● Goal of the exercise
Bring together all lines of the material below that contain the string "parties".

● Source data
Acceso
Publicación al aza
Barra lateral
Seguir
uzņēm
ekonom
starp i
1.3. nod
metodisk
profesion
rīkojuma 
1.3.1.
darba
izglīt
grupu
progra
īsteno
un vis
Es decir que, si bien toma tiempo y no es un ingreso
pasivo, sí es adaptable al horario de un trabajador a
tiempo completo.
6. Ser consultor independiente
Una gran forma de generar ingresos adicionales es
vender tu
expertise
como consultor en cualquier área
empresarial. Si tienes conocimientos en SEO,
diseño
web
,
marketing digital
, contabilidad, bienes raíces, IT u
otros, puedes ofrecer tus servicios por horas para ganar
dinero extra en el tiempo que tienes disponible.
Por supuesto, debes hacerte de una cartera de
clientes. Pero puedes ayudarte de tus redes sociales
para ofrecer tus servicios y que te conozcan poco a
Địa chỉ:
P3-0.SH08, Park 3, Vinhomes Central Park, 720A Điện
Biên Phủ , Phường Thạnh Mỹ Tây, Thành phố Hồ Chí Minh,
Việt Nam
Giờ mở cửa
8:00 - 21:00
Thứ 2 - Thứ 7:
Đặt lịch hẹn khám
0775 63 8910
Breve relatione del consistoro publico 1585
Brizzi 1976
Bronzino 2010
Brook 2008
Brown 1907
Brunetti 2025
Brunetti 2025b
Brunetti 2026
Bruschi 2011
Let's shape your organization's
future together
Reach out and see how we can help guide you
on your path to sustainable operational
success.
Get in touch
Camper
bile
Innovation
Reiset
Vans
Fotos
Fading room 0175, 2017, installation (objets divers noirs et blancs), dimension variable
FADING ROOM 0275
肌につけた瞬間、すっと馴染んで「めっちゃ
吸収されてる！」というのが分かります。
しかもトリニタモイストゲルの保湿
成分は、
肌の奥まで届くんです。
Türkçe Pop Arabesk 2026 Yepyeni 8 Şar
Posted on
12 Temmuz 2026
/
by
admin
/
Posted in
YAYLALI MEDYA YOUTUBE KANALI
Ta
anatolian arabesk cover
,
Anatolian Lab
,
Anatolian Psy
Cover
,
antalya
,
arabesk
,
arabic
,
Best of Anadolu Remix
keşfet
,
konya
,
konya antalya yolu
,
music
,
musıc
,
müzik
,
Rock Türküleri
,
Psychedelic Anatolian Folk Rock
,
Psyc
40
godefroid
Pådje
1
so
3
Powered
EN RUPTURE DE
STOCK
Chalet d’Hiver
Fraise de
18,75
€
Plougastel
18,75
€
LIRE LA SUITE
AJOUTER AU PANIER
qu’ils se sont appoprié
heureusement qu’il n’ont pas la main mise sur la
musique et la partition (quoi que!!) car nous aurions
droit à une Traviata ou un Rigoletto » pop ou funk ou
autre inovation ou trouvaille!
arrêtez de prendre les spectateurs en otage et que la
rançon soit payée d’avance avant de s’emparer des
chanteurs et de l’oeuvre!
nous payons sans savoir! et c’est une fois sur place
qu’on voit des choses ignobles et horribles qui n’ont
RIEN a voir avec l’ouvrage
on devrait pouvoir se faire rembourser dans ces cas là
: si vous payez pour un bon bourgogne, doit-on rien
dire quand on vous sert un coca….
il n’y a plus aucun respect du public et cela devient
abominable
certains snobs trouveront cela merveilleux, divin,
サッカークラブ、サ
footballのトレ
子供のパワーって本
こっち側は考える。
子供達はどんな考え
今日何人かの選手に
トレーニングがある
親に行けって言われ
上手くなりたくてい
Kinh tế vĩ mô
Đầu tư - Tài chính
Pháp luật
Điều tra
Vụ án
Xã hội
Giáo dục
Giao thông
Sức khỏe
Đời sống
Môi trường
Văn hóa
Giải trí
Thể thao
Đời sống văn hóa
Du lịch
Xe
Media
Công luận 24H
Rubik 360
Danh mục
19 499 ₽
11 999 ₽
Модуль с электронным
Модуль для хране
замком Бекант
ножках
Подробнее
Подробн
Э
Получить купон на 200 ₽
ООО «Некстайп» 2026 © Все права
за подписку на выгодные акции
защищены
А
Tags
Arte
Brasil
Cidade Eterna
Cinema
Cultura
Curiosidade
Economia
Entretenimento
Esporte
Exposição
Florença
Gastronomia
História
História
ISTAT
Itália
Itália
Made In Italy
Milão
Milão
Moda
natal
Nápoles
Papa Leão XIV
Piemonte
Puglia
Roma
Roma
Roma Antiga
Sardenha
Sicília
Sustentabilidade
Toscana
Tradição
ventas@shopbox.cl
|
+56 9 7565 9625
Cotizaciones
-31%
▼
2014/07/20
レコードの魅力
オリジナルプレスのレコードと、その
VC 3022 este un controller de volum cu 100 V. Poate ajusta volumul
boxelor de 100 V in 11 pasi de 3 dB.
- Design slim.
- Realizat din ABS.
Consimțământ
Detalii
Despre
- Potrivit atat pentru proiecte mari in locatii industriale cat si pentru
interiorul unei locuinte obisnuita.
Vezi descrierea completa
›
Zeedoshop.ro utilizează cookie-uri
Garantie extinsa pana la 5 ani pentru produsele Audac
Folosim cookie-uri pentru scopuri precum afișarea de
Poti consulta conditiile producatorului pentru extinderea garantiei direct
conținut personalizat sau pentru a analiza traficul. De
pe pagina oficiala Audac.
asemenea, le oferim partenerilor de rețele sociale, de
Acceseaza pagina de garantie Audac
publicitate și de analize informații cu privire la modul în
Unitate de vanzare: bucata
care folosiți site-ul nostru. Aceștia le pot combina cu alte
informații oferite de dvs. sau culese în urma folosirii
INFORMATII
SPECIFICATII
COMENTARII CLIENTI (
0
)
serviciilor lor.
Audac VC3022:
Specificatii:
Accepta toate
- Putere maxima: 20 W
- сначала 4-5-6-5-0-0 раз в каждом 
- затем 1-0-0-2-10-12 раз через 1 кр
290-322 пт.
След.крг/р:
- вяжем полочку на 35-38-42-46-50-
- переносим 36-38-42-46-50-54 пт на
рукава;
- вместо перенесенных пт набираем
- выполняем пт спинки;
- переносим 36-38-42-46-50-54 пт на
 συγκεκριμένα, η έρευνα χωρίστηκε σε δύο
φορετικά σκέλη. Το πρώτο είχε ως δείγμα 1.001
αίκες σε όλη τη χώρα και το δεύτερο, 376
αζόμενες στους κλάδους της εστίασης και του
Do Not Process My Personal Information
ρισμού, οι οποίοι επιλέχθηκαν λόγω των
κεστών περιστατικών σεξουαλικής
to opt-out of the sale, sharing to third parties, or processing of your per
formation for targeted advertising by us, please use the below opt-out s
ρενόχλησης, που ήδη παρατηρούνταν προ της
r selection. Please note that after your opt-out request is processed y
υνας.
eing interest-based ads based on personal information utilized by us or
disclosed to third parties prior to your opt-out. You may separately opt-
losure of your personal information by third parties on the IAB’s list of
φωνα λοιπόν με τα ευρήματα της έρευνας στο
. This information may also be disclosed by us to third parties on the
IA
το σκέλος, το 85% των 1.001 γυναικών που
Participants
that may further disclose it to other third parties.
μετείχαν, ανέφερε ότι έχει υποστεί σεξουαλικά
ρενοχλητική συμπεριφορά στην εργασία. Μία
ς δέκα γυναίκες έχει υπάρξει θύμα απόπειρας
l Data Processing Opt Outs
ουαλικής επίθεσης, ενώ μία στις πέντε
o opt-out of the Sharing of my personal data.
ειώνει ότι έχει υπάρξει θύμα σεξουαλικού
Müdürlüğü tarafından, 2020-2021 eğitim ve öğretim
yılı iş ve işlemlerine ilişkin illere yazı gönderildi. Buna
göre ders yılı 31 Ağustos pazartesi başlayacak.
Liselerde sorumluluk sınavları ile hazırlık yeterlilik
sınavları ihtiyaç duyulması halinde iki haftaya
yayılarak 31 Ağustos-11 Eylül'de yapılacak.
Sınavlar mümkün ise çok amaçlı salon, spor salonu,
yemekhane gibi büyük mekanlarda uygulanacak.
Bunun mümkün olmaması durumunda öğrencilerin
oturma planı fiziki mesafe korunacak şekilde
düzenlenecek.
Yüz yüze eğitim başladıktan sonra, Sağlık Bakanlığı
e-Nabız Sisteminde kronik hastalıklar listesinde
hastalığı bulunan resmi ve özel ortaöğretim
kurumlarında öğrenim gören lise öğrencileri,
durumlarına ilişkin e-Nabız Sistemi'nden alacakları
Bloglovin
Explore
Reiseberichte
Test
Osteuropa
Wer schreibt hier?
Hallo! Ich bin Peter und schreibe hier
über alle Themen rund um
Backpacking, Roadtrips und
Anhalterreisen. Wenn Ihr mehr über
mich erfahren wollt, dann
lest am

● Written reply
to opt-out of the sale, sharing to third parties, or processing of your per
disclosed to third parties prior to your opt-out. You may separately opt-
losure of your personal information by third parties on the IAB’s list of
. This information may also be disclosed by us to third parties on the
that may further disclose it to other third parties.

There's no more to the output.